Bekali Toplama kampında kendisine yapılan diğer baskı ve işkenceleri şöyle anlatıyor ; “Bana tekrar tekrar sordular, dua ediyor musunuz, Namaz kılıyormusun ? Türkiye’ye gittin mi, Suriye’ye gittin mi,? Terörist gruptan mısın?” şeklinde sorular yönelttiler.”dedi.
Bekali ayrıca ” Çin yönetimi bu topraklarda yaşayan bütün Uygur ve Kazak Müslümanlarını terörist olarak görüyorlar” dedi.
Gözaltına alındıktan yedi aydan fazla bir süre sonra Bekali, yeniden eğitim kamplarından biri olduğuna inandığı bir yere taşındı. Her gün, tutuklulara İslami inançlarını inkar etmeleri ve geri dönmelerinin zorla telkin ve istendiğini ve Allah’ın (Tanrı’nın ) mevcut(Var) olmadığının söylendiğini de bildirdi. .
Kamp hayatını de anlatan Bekali anlattıkıları şöyle : ” Yemeklerden sonra, iki sıraya dizilmemiz isteniyordu. Ayrıca bize “Komünist Parti olmadan, yeni bir Çin yoktur ve asla olamaz ! ” şeklinde sloganlar attırıyorlardı. Ayrıca bir çok şey de dahil olmak üzere vatanseverlik ve Komünist ideolojiler içeren şiirler,söylemler,öğretilen ve ilahiler söyletirlerdi.
Bekali, “Eğer reddettiyseniz ya da sesiniz yeterince yüksek değilse, yiyecek alamadınız ya da tek başına hücre cezası veriliyor veya dövülürdünüz” dedi. O, kampta iken, her gün gece yarısı en az 50-60 civarında Kamyonlar dolusu yeni gözaltına alınanların gerildiğini ve bu her gün getirilen gözaltılar ile Kampların haddindan fazla şiştiğini de söyledi.
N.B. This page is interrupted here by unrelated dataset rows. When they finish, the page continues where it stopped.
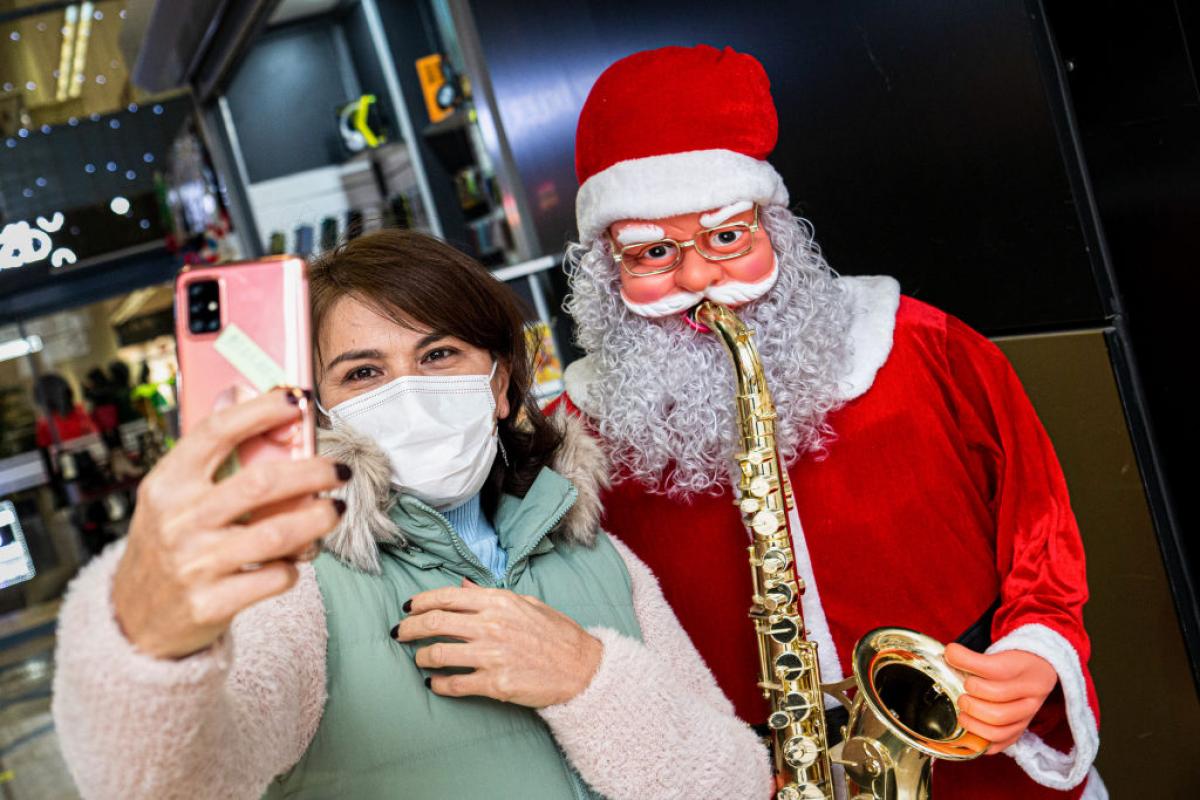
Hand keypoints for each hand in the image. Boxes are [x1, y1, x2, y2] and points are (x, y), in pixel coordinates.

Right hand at [112, 389, 349, 658]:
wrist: (136, 618)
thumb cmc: (168, 545)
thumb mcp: (172, 497)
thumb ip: (210, 460)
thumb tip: (253, 403)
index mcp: (167, 484)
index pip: (216, 434)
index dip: (260, 412)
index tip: (296, 400)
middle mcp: (179, 521)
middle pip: (263, 483)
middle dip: (314, 471)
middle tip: (340, 469)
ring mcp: (195, 564)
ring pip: (278, 534)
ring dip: (319, 519)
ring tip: (335, 510)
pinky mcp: (212, 603)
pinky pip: (275, 578)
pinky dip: (295, 566)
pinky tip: (295, 559)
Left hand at [393, 579, 602, 707]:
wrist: (581, 669)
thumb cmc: (557, 635)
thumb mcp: (527, 604)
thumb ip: (490, 596)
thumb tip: (461, 586)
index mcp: (498, 602)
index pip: (447, 597)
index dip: (421, 602)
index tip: (408, 608)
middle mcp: (491, 625)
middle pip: (434, 623)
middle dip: (410, 628)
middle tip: (400, 633)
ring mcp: (491, 655)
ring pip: (438, 653)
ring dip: (421, 657)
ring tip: (418, 659)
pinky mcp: (494, 683)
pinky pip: (454, 683)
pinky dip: (439, 684)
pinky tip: (435, 683)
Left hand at [944, 643, 1057, 753]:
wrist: (1038, 673)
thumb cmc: (1014, 665)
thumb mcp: (1000, 654)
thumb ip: (973, 657)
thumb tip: (949, 654)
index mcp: (1025, 673)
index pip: (994, 672)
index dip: (967, 664)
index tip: (951, 656)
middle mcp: (1030, 699)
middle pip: (998, 710)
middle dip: (972, 705)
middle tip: (962, 696)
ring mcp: (1025, 719)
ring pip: (998, 730)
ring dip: (973, 723)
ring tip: (963, 714)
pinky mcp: (1018, 733)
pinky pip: (998, 745)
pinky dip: (980, 740)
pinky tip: (968, 730)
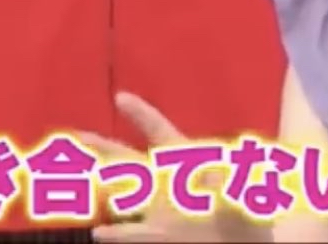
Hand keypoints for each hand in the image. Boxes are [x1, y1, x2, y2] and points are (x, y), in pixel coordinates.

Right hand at [84, 92, 272, 242]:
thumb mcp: (246, 193)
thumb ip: (236, 184)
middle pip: (130, 161)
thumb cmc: (250, 218)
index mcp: (190, 164)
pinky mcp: (162, 236)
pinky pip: (134, 234)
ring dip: (101, 184)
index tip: (120, 98)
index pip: (162, 133)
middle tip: (78, 134)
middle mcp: (170, 184)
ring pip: (124, 193)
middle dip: (105, 148)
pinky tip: (98, 235)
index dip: (142, 116)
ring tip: (78, 174)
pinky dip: (117, 235)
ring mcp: (163, 211)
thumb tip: (232, 173)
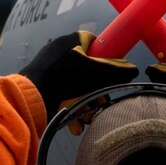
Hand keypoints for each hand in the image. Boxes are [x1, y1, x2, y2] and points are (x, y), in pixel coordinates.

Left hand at [19, 30, 138, 114]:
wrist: (31, 96)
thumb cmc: (65, 78)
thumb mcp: (96, 73)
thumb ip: (116, 70)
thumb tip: (134, 69)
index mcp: (71, 41)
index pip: (93, 41)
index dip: (104, 54)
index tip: (110, 70)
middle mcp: (59, 51)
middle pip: (86, 68)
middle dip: (96, 89)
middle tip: (101, 101)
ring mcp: (49, 67)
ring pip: (75, 85)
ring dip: (85, 103)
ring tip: (88, 117)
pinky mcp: (42, 84)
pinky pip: (61, 93)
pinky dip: (70, 107)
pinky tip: (75, 124)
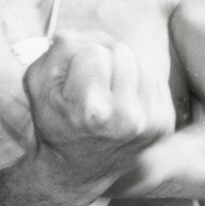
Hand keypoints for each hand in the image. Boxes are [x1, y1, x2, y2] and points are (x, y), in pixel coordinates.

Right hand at [26, 32, 174, 190]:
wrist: (77, 170)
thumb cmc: (56, 122)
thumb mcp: (39, 85)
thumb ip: (57, 51)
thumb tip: (79, 35)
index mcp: (93, 113)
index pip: (93, 53)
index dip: (76, 61)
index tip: (70, 86)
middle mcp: (128, 120)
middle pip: (121, 51)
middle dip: (102, 58)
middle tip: (89, 83)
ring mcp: (151, 123)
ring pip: (141, 60)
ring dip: (121, 66)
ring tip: (105, 89)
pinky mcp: (165, 124)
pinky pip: (155, 77)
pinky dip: (137, 79)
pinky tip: (121, 97)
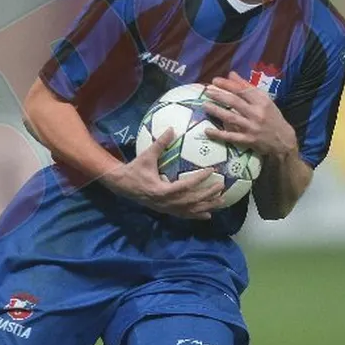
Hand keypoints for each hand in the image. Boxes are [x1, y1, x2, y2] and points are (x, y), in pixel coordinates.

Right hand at [101, 128, 226, 219]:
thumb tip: (171, 129)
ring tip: (221, 201)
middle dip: (208, 194)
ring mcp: (166, 208)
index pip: (185, 185)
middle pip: (191, 201)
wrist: (122, 185)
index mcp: (161, 190)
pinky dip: (196, 215)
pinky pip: (184, 215)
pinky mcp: (166, 210)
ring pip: (190, 210)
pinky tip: (208, 215)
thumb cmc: (135, 169)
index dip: (199, 179)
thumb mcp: (146, 156)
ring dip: (206, 206)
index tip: (211, 170)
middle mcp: (165, 202)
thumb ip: (159, 144)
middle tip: (222, 185)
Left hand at [201, 72, 297, 160]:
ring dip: (217, 111)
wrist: (283, 140)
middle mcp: (257, 113)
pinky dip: (218, 134)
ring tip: (205, 105)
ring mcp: (252, 127)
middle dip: (219, 95)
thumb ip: (247, 87)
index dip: (227, 85)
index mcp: (262, 101)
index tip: (215, 80)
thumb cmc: (272, 117)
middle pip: (235, 102)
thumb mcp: (264, 100)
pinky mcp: (248, 140)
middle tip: (207, 91)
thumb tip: (231, 74)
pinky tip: (207, 131)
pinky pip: (231, 137)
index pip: (242, 90)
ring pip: (231, 118)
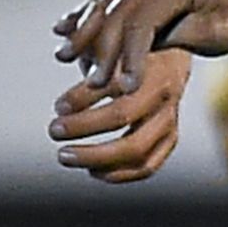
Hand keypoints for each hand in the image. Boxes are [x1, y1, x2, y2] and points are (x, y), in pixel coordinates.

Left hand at [49, 44, 193, 184]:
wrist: (169, 55)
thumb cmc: (133, 53)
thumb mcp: (113, 52)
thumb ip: (90, 80)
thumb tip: (62, 109)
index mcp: (155, 77)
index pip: (118, 101)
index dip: (85, 109)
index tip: (57, 109)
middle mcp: (166, 103)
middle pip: (130, 137)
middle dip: (89, 142)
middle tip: (57, 141)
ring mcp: (170, 125)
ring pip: (139, 157)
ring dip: (99, 162)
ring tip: (67, 156)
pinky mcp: (168, 140)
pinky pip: (146, 167)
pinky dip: (118, 173)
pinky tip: (93, 170)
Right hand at [53, 0, 227, 92]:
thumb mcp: (219, 32)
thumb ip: (182, 36)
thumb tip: (145, 51)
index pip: (143, 22)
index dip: (130, 56)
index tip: (122, 86)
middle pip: (119, 14)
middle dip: (102, 50)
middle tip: (91, 84)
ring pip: (107, 5)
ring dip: (84, 33)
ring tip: (63, 57)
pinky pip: (106, 0)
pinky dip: (85, 16)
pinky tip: (62, 29)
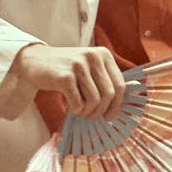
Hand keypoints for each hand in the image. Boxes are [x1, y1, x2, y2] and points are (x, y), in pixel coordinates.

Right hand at [9, 42, 130, 118]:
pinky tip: (71, 107)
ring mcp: (79, 65)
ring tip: (80, 111)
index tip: (109, 116)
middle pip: (109, 95)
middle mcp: (93, 57)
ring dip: (87, 112)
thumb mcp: (89, 68)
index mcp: (103, 54)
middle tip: (91, 116)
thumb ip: (108, 77)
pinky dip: (76, 110)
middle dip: (101, 111)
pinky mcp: (65, 76)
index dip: (116, 105)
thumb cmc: (66, 69)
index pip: (120, 85)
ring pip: (94, 101)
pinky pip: (78, 103)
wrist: (35, 61)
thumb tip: (136, 88)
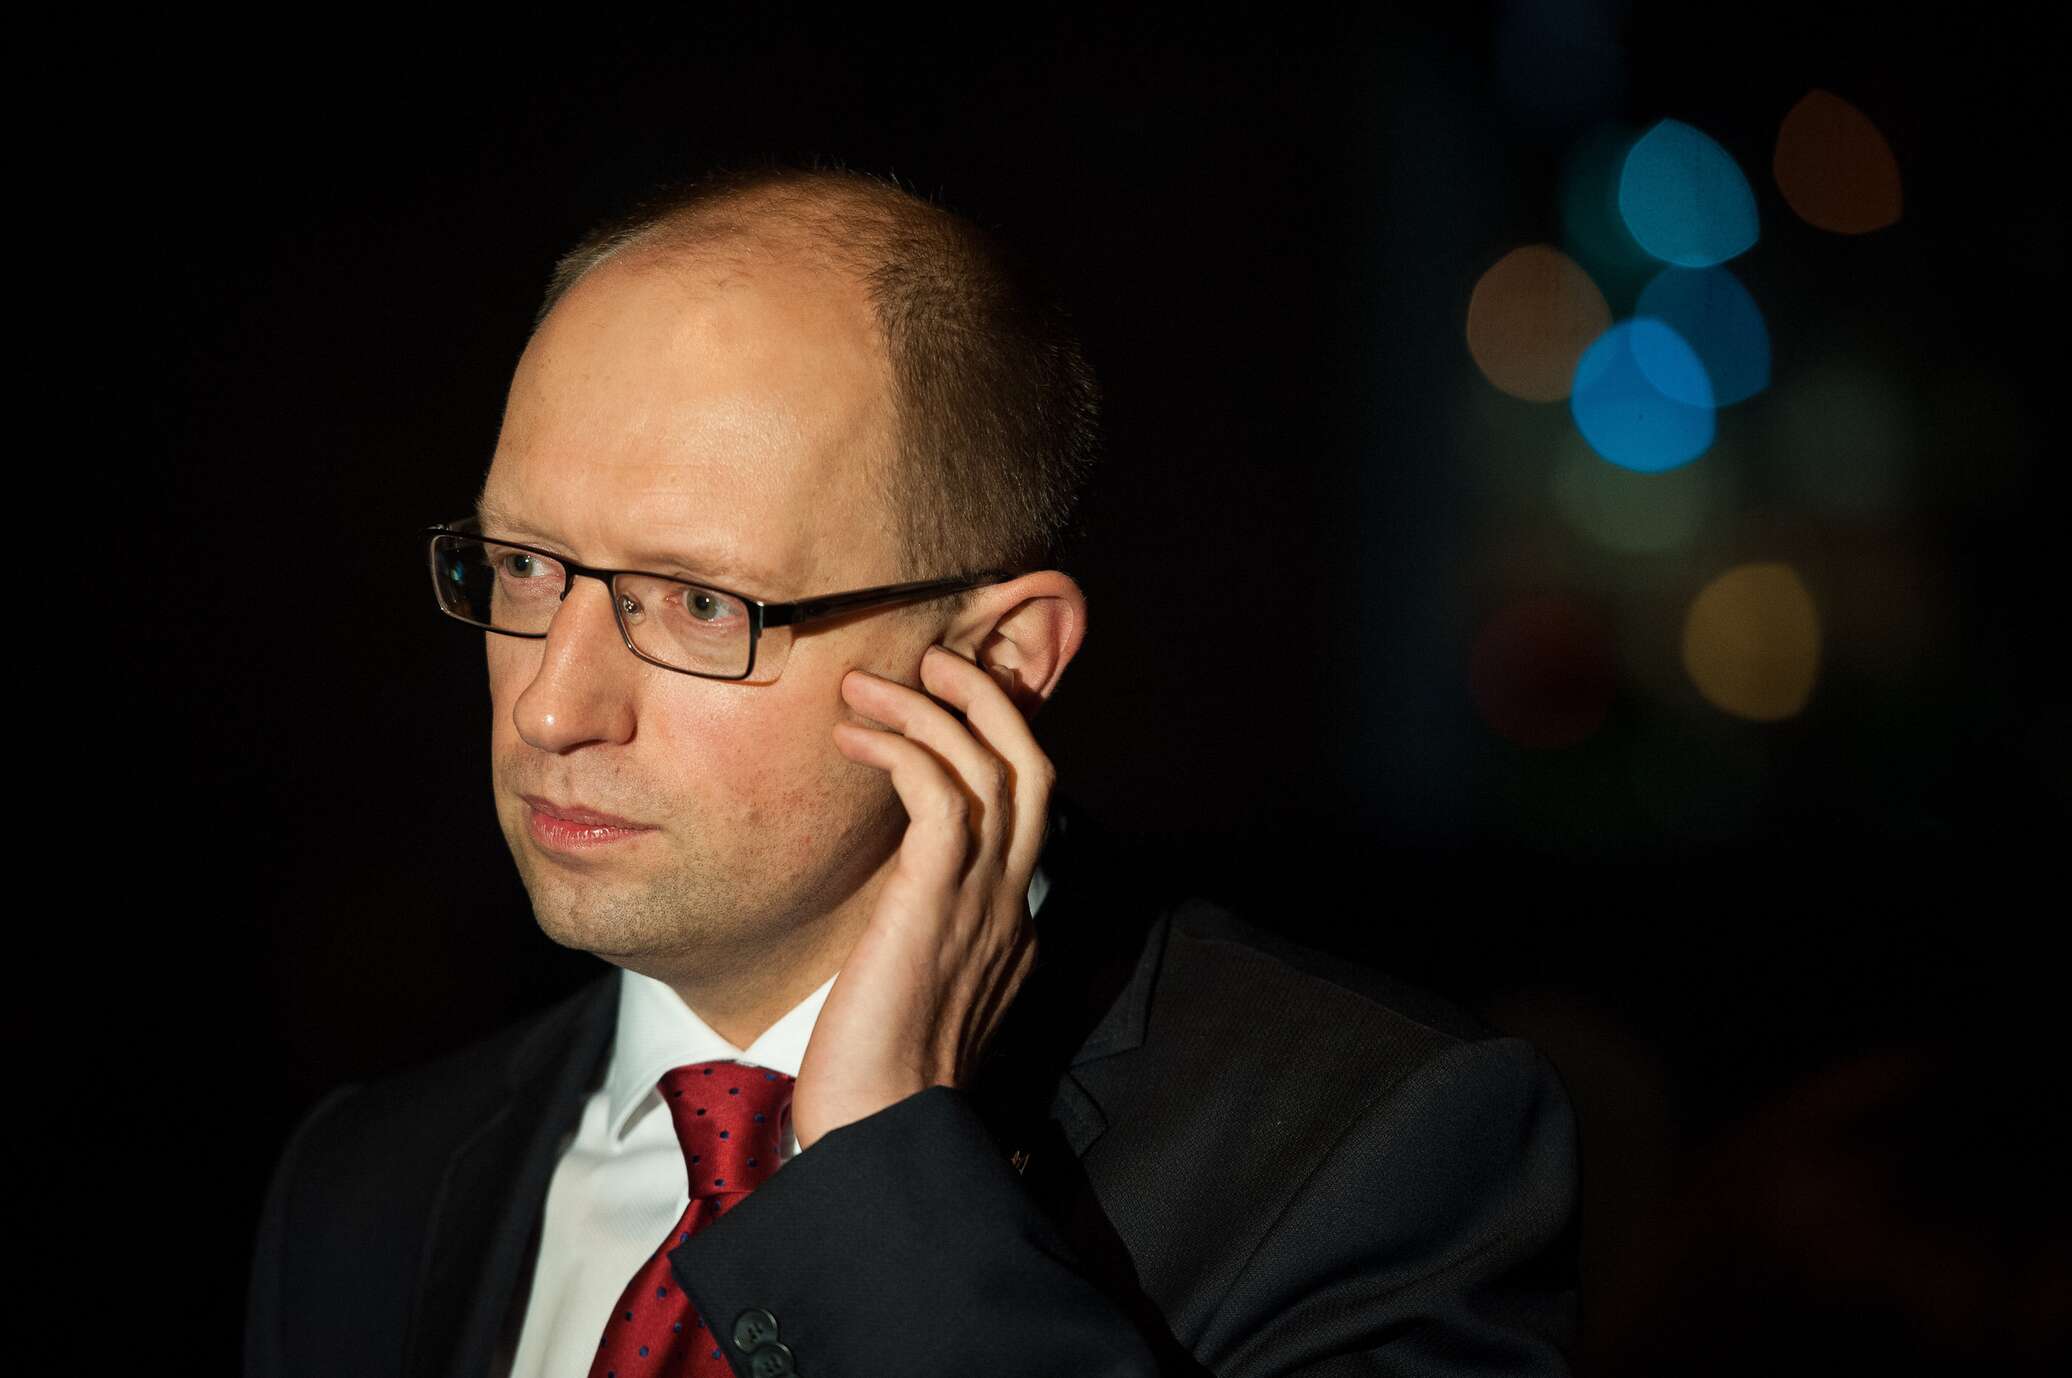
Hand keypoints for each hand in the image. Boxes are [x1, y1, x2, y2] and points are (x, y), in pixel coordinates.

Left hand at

Çin’in Kamplarından kurtularak Kazakistan’a dönen Bekali 2018 yılının Mart ayında ilk kez medya karşısına çıktı ve başına gelenleri Kazak ve uluslar arası medyaya anlatmaya başladı. Gözaltına alınması,kamplarda kaldığı süreçte kendisine yapılan baskı,zulüm ve işkenceleri bir bir anlatan Ömürbek Bekali’nin Babası, Annesi, kız kardeşleri dahil olmak üzere ailesinden tam 14 kişi tutuklanarak Toplu Ceza Kamplarına kapatıldığını söyledi.